* Problem requirements *
Exactly the lines from the start of the data below through the line containing "автор повести Галина" must be returned, and no others.
** Opening Entries supplied block **
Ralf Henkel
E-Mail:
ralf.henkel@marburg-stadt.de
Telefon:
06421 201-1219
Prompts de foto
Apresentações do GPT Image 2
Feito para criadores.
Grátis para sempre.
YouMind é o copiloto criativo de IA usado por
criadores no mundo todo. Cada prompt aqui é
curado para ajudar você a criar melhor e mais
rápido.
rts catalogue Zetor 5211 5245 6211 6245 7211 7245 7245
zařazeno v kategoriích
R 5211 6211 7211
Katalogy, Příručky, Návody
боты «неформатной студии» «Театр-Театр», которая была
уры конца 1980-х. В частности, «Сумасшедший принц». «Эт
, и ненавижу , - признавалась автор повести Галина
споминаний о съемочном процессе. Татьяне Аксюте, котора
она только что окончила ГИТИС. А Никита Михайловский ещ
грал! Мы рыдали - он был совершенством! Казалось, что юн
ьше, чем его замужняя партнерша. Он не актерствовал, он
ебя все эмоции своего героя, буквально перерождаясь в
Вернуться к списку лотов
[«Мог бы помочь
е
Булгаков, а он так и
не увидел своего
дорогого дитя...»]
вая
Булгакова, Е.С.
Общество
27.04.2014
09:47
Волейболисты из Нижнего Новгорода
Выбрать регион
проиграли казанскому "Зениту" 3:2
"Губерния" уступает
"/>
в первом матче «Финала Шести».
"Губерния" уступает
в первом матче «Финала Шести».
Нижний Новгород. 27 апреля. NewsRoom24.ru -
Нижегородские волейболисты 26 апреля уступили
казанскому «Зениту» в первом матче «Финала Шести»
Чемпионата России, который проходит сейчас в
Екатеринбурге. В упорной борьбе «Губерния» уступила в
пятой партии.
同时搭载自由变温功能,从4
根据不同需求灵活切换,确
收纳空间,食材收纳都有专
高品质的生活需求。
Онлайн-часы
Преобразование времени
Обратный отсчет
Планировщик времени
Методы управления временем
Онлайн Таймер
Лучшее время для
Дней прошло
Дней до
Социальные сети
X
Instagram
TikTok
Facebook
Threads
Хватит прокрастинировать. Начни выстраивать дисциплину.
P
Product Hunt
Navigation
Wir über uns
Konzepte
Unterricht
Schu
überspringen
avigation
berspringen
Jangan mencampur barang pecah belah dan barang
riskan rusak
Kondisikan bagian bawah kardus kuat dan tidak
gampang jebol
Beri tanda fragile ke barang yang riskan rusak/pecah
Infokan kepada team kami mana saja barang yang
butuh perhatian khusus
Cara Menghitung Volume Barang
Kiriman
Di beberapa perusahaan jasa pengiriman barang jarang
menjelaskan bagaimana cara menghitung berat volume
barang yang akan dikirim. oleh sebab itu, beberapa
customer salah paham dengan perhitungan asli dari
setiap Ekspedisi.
** Closing Entries supplied block **
* Exercise output *
Ralf Henkel
E-Mail:
ralf.henkel@marburg-stadt.de
Telefon:
06421 201-1219
Prompts de foto
Apresentações do GPT Image 2
Feito para criadores.
Grátis para sempre.
YouMind é o copiloto criativo de IA usado por
criadores no mundo todo. Cada prompt aqui é
curado para ajudar você a criar melhor e mais
rápido.
rts catalogue Zetor 5211 5245 6211 6245 7211 7245 7245
zařazeno v kategoriích
R 5211 6211 7211
Katalogy, Příručky, Návody
боты «неформатной студии» «Театр-Театр», которая была
уры конца 1980-х. В частности, «Сумасшедший принц». «Эт
, и ненавижу , - признавалась автор повести Галина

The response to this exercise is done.